47. The Draft Law provides for administrative and judicial review of the decisions, actions and inactions of the bodies of executive power. Both administrative and judicial procedures should be sufficiently prompt to enable the organiser to receive a final decision prior to the notified date of the assembly.

 

Article 18 – Responsibility for violation of the right to freedom of peaceful assembly

 

48.  This provision stipulates that persons who violate “the requirements of this Law” shall bear “disciplinary, administrative, civil and criminal responsibility in accordance with the law”. It would be necessary to have further information on what other legislation, whether imposing administrative, civil or criminal liability, is involved and how it is implemented in practice. As it stands, the legislation, on the whole, does not specify what the consequences for breaching particular provisions will be. The Venice Commission and the OSCE/ODIHR recommend that liability for failure to adhere to any provision of the law be clearly stated, that a maximum penalty be explicitly provided, and that in all cases the stated penalties should be strictly proportionate to the nature of the breach, as the way in which this legislation is applied in practice by the competent authorities might act as a deterrent for the population’s readiness to avail itself of the right to freedom of peaceful assembly. It is however not possible to comment further without this additional information.

 

 



 

[1] ODIHR Opinion-Nr:FOA-UKR/144/2009

[2] See the 2009 Joint Opinion, ad § 45.

[3] Cf. for example,CDL-AD(2006)034, para. 8; CDL-AD (2008), 025, para. 8;CDL-AD(2009)035, para. 6.

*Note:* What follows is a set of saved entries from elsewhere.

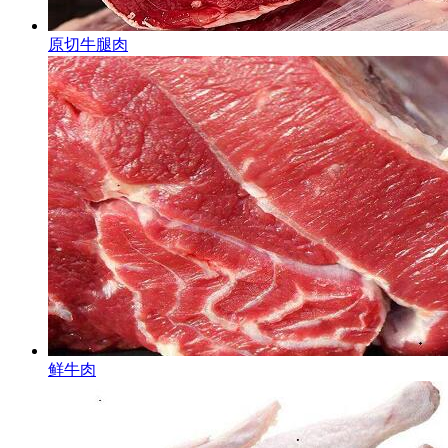
原切牛腿肉
鲜牛肉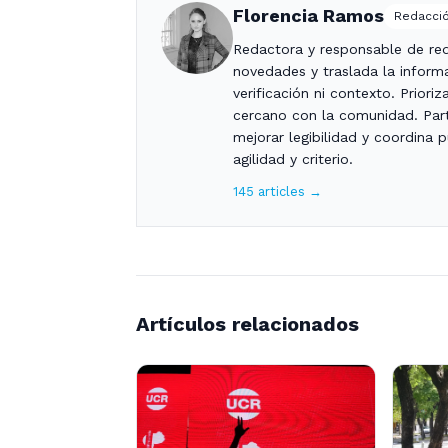
Florencia Ramos
Redacció
Redactora y responsable de red
novedades y traslada la informa
verificación ni contexto. Priori
cercano con la comunidad. Part
mejorar legibilidad y coordina 
agilidad y criterio.
145 articles →
Artículos relacionados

[4] See, for example, ‘Joint Statement on Racism and the Media by the UN Special Rapporteur on Freedom of Opinion and Expression, the OSCE Representative on Freedom of the Media, and the OAS Special Rapporteur on Freedom of Expression’. One example of good practice is provided by the Northern Ireland Parades Commission which publishes details of all notified parades and related protests in Northern Ireland categorized according to the town in which they are due to take place. See further http://www.paradescommission.org. See also, for example, the records maintained by Strathclyde Police in Scotland relating to the policing of public processions. Available at http://strathclydepoliceauthority.gov.uk/images/stories/CommitteePapers/FullAuthority2009/FA1October2009/item%206%20-%20review%20of%20police%20resources%20deployed%20at%20marches%20and%20parades.pdf

[5] Guidelines, 2nd Edition (CDL-AD (2010)020).

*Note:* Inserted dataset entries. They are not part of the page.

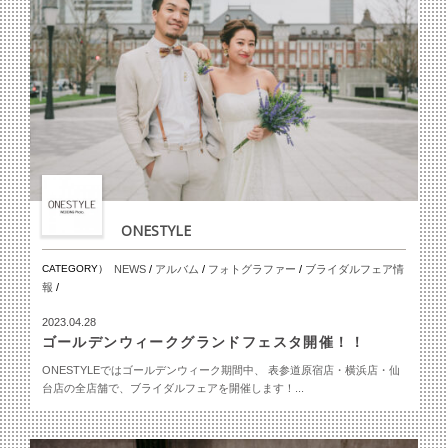
ONESTYLE
CATEGORY）
NEWS
/
アルバム
/
フォトグラファー
/
ブライダルフェア情
報
/
2023.04.28
ゴールデンウィークグランドフェスタ開催！！
ONESTYLEではゴールデンウィーク期間中、 表参道原宿店・横浜店・仙
台店の全店舗で、ブライダルフェアを開催します！...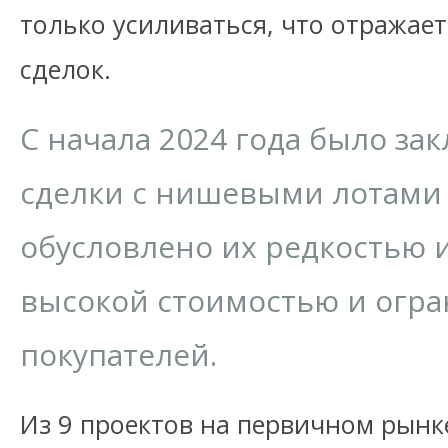
только усиливаться, что отражает
сделок.
С начала 2024 года было за
сделки с нишевыми лотами
обусловлено их редкостью 
высокой стоимостью и огр
покупателей.
Из 9 проектов на первичном рынке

[6] See CDL-AD (2006) 034, Opinion on the Law on Freedom of Assembly in Azerbaijan, para. 5.

[7] See the 2009 Joint Opinion, paras. 20-24.

[8] Rec. 799 (1977) On the Political Rights and Position of Aliens, paragraph 10.c.

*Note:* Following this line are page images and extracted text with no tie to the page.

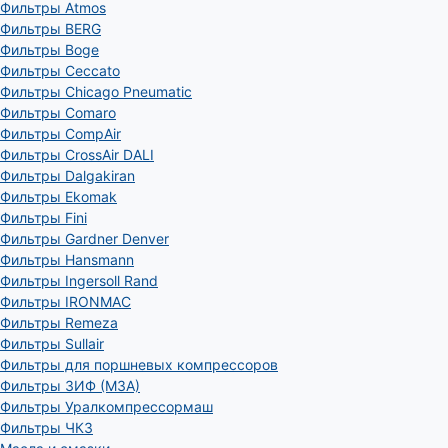
Фильтры Atmos
Фильтры BERG
Фильтры Boge
Фильтры Ceccato
Фильтры Chicago Pneumatic
Фильтры Comaro
Фильтры CompAir
Фильтры CrossAir DALI
Фильтры Dalgakiran
Фильтры Ekomak
Фильтры Fini
Фильтры Gardner Denver
Фильтры Hansmann
Фильтры Ingersoll Rand
Фильтры IRONMAC
Фильтры Remeza
Фильтры Sullair
Фильтры для поршневых компрессоров
Фильтры ЗИФ (МЗА)
Фильтры Уралкомпрессормаш
Фильтры ЧКЗ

[9] CDL-AD(2010)016, para. 46; see also ECtHR, Piermont v. France (Judgment of 27 April 1995, §§ 60 et seq.).

 

[10] See 2009 Joint Opinion, para. 29.

[11] Ibidem, para. 30.

[12] See the 2009 Joint Opinion, ad § 45.

[13] SeeCDL-AD(2009)052, para.57.

[14] See the OSCE/ODIHR and Venice Commission Guidelines on  Freedom of Peaceful Assembly, para.145.

[15] See Venice Commission - OSCE/ODHIR Guidelines, para. 138.